Casimir scaling versus Abelian dominance in QCD string formation

Abstract

We show that the hypothesis of Abelian dominance in the maximal Abelian gauge, which is known to work for Wilson loops in the fundamental representation, fails for Wilson loops in higher group representations. Monte Carlo simulations are performed on lattice SU(2) gauge theory, in $D=3\mathrm{}$ dimensions, in the maximal Abelian gauge, in the confined phase. It is well known that Creutz ratios extracted from loops in various group representations are proportional to the quadratic Casimir invariant of each representation, in a distance interval from the confinement scale to the point where color screening sets in. In contrast, we find numerically, in the same interval, that string tensions extracted from loops built from Abelian projected configurations are the same for the fundamental and $j=\frac{3}{2}$ representations, and vanish for the adjoint representation.
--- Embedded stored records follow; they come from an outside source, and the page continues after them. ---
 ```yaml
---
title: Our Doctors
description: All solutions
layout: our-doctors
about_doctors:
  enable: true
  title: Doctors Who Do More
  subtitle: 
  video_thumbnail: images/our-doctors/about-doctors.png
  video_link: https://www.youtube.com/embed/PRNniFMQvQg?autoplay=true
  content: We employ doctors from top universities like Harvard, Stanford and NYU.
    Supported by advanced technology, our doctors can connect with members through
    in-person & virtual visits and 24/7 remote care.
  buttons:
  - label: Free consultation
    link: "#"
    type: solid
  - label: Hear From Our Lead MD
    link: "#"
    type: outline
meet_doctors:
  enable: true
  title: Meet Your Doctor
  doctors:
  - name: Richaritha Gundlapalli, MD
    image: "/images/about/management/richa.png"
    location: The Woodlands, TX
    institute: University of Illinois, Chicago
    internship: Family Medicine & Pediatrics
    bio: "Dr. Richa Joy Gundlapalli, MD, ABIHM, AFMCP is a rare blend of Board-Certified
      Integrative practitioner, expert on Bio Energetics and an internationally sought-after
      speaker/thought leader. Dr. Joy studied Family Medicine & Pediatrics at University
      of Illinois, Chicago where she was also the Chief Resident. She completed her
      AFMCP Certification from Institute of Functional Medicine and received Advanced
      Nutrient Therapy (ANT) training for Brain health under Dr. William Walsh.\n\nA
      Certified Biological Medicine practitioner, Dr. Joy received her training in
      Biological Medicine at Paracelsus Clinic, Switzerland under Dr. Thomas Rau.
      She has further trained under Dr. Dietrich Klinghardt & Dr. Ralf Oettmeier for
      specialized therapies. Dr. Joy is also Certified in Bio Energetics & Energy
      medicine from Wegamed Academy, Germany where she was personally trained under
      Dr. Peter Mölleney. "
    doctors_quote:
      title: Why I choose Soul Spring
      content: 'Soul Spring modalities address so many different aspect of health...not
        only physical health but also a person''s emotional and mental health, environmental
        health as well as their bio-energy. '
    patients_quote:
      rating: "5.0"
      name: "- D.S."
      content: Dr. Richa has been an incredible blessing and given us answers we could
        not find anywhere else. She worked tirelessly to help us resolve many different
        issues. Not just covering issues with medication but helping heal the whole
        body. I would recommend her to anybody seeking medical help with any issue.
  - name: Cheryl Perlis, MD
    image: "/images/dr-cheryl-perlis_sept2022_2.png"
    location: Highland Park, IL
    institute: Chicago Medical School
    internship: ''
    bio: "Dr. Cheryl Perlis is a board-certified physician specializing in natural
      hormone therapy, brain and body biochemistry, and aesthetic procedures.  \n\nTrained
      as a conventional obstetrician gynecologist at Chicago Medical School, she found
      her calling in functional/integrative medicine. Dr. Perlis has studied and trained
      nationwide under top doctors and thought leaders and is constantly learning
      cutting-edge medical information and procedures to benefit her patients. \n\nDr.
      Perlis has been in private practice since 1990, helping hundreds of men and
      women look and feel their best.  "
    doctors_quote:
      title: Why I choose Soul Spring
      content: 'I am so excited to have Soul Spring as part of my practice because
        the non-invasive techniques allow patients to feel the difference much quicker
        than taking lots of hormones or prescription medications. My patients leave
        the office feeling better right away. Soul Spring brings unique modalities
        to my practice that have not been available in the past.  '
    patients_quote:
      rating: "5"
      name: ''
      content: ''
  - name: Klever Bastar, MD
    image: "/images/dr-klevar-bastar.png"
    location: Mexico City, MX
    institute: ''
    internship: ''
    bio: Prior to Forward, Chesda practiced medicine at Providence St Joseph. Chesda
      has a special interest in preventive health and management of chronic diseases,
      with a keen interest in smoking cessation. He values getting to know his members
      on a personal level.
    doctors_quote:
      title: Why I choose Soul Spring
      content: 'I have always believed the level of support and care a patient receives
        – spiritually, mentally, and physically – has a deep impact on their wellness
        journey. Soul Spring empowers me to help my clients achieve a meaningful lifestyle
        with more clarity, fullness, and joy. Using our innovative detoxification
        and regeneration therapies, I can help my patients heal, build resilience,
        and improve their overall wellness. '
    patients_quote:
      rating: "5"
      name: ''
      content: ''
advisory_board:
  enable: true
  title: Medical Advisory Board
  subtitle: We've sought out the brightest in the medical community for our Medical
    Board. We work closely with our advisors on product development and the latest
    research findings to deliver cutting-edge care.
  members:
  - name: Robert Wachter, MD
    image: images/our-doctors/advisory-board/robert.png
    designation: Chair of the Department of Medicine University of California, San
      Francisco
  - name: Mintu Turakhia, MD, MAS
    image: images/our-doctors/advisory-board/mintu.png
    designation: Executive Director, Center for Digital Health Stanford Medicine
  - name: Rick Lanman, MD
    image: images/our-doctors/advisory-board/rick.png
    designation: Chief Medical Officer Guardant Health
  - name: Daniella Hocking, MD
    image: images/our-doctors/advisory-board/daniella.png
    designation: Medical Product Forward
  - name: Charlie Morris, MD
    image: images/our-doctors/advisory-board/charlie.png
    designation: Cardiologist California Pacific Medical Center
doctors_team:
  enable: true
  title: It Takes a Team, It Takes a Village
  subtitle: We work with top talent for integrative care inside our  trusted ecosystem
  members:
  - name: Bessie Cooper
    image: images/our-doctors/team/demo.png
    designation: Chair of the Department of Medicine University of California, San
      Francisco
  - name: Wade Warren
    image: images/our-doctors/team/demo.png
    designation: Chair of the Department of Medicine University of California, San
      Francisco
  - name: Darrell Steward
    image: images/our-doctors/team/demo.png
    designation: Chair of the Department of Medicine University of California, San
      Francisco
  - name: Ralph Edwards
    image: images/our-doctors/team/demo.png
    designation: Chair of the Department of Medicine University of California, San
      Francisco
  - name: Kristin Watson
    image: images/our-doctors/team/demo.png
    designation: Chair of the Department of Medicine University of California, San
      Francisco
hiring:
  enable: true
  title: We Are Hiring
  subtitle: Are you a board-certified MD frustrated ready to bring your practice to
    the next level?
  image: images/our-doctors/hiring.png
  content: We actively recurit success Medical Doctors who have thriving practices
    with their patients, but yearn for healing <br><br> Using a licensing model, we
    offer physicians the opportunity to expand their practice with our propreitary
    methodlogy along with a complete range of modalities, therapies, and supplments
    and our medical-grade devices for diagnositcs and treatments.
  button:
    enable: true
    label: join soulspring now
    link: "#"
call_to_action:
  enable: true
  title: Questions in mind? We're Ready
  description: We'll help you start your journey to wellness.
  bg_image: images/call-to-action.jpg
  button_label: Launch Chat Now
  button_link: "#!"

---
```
In addition, we perform a lattice Monte Carlo simulation of the Georgi-Glashow model in $D=3\mathrm{}$ dimensions. We find that the representation dependence of string tensions is that of pure Yang-Mills theory in the symmetric phase, but changes abruptly to equal tensions for the $j=\frac{1}{2}, \frac{3}{2}$ representations, and zero tension for $j=1\mathrm{}$, at the transition to the Higgs phase. Our results indicate that an effective Abelian theory at the confinement scale, invoking only degrees of freedom (monopoles and photons) associated with a particular Cartan subalgebra, is inadequate to describe the actual interquark potential in an unbroken non-Abelian gauge theory.